En Christ, nous choisirons « l’archè » en refusant le point d’Archimède. En lui, nous participons au « religieux » qui transcende le temporel. Il est la racine et le tronc sur lequel nous avons été greffés par notre régénération et notre foi. À lui seul, il constitue le centre du cosmos et il est les arrhes du cosmos restauré. À ce titre, nous participons au centre régénéré dans notre existence individuelle. Malgré notre participation au péché, d’ores et déjà il y a une antithèse fondamentale principielle entre le croyant et le monde irrégénéré, entre les principes que défend le premier et ceux que pose le second.

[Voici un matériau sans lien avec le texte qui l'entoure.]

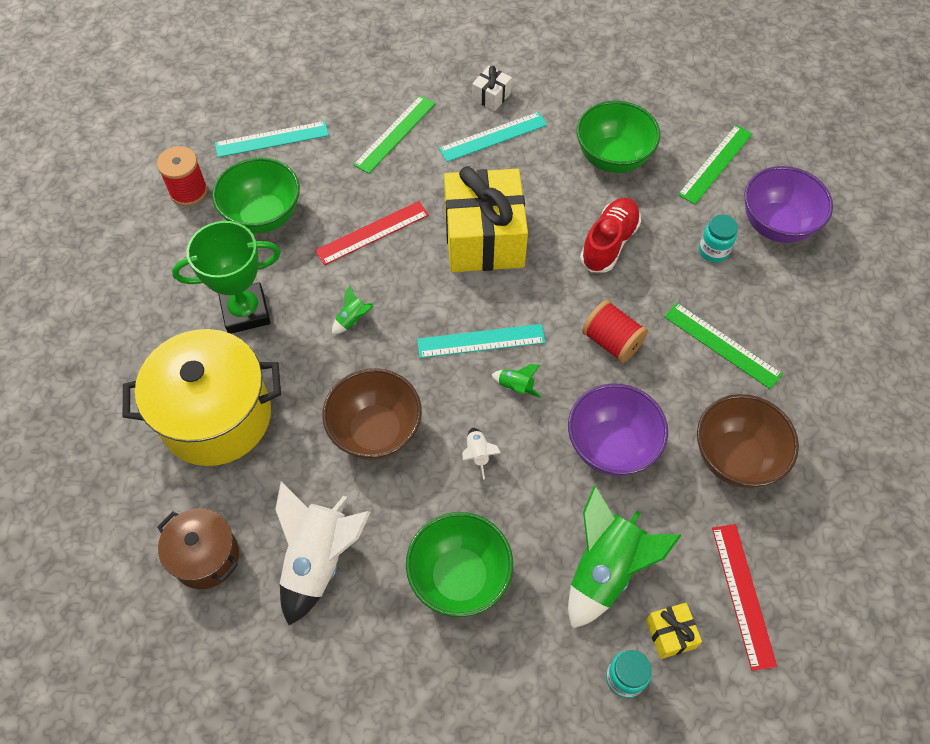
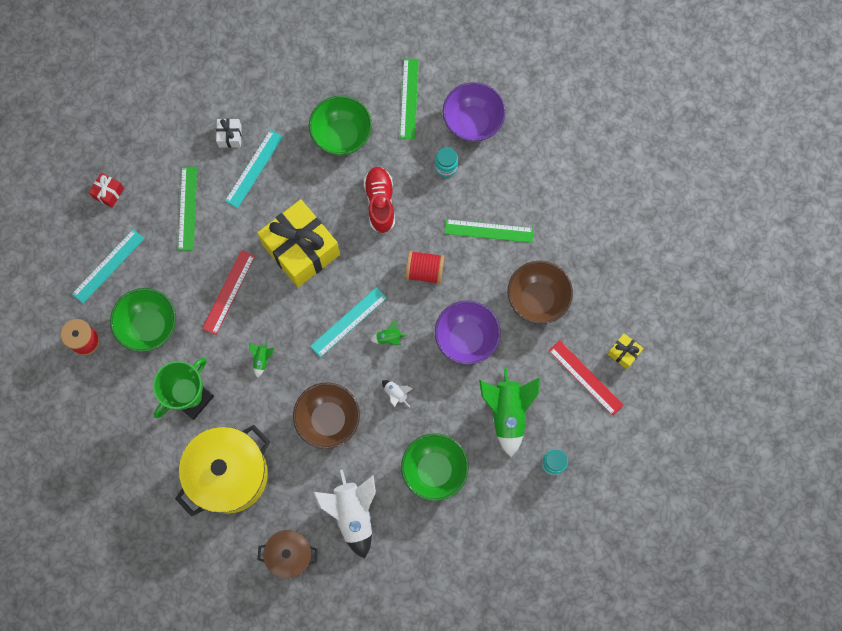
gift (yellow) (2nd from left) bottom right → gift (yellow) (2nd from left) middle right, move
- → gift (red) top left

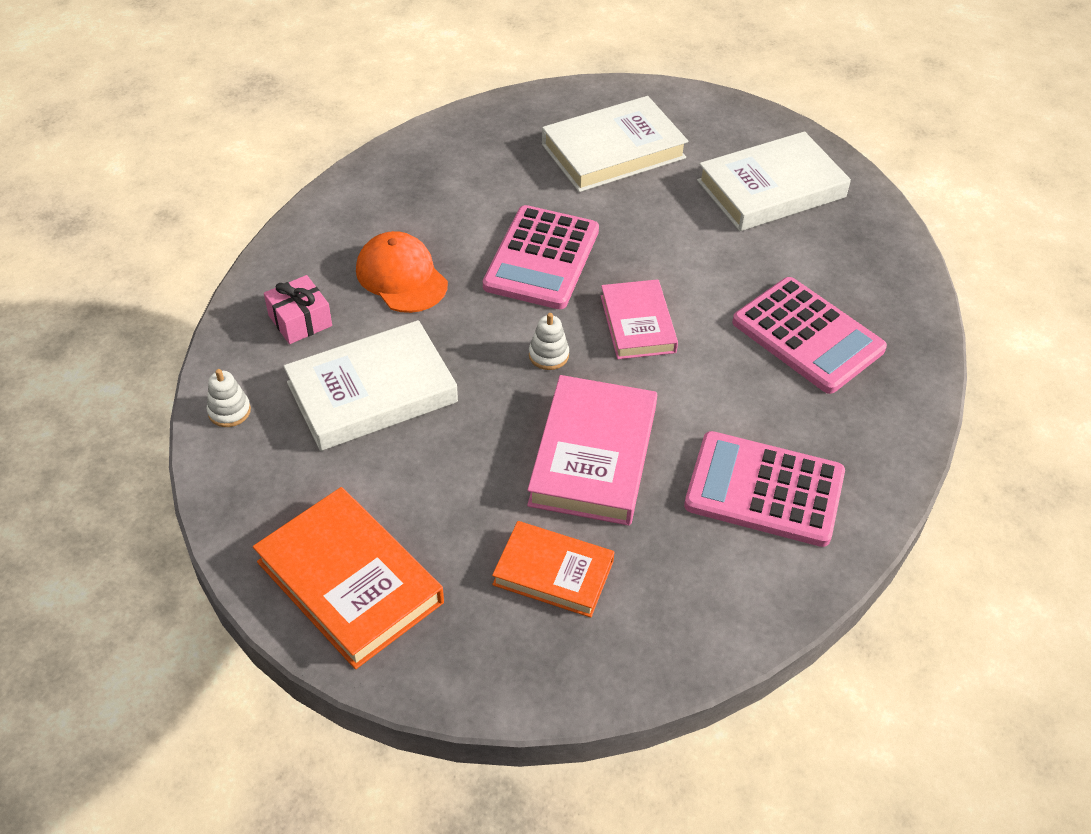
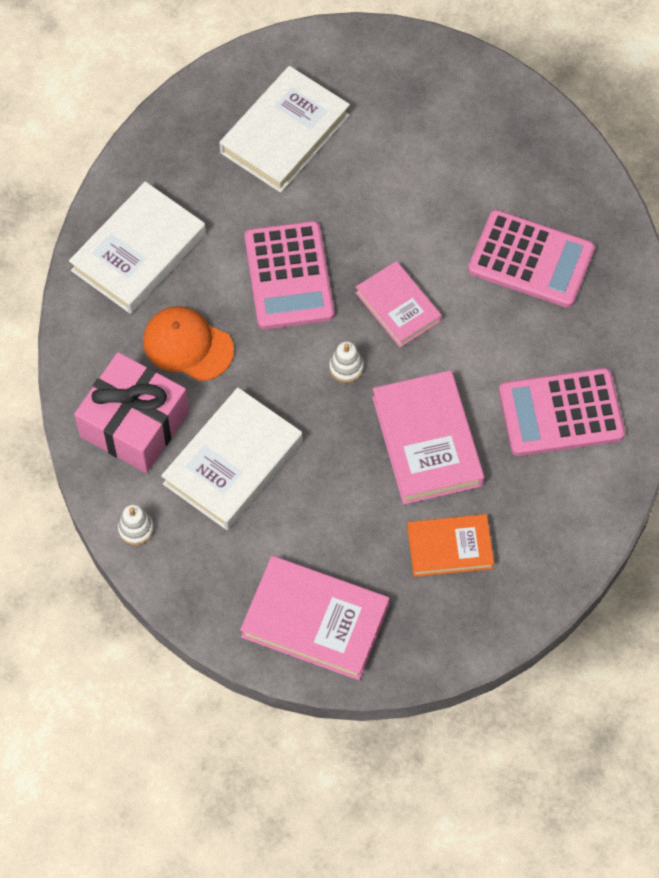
hardcover (pure white) (3rd from left in the first image) top right → hardcover (pure white) (1st from left) top left, move
gift (rosy) middle left, x1.90
hardcover (orange) (1st from left) bottom left → hardcover (rosy) (1st from left) bottom centre

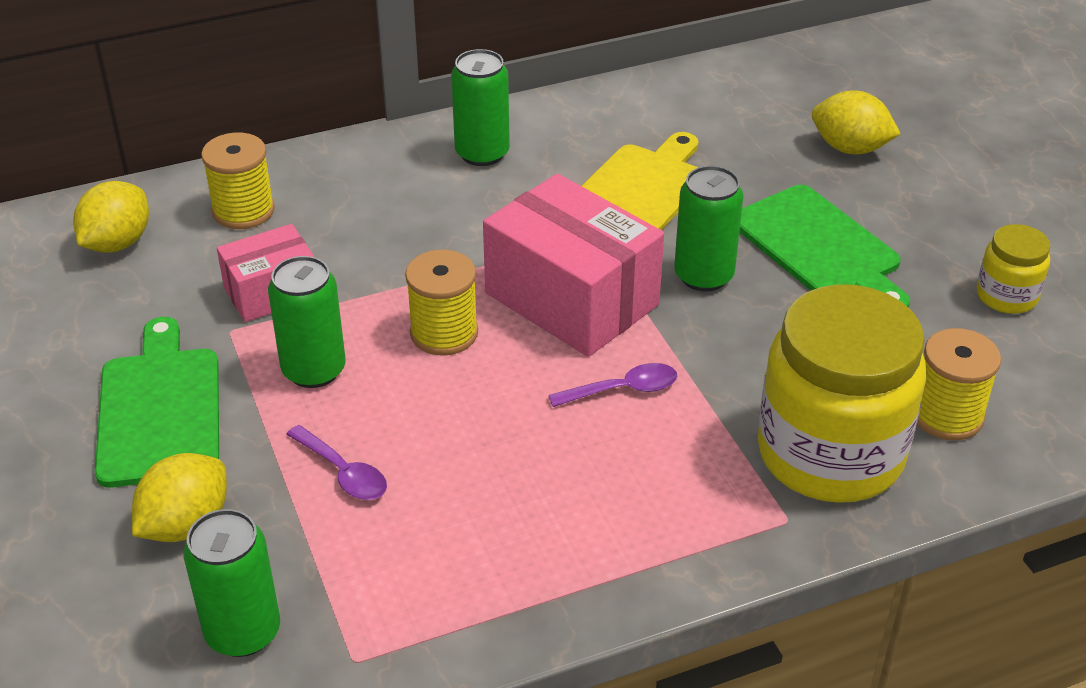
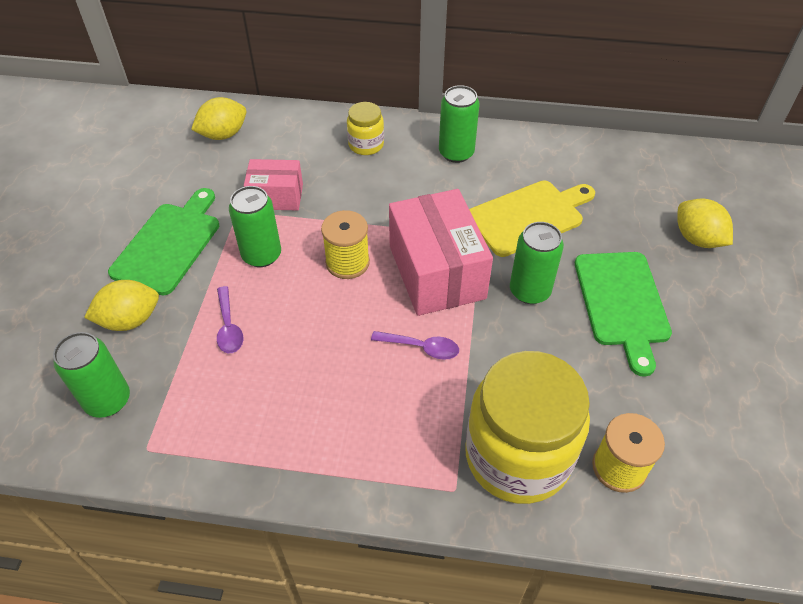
spool (yellow) (1st from left) top left → -
jar (yellow) (2nd from left in the first image) middle right → jar (yellow) (1st from left) top centre, move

On pourra objecter à ce motif qu’il est le résultat d’une recherche théologique, ou bien une conclusion théologique. Nous récuserons cette objection. La Parole de Dieu qui nous parle de ce motif le fait d’abord à notre cœur, directement, sans une médiation théologique. C’est une donnée biblique fondamentale et non une réflexion théologique. Si nous reconnaissons cette œuvre de la Parole touchant directement le cœur, nous accepterons le rôle propre de la théologie dans la description des trois facettes du motif biblique fondamental.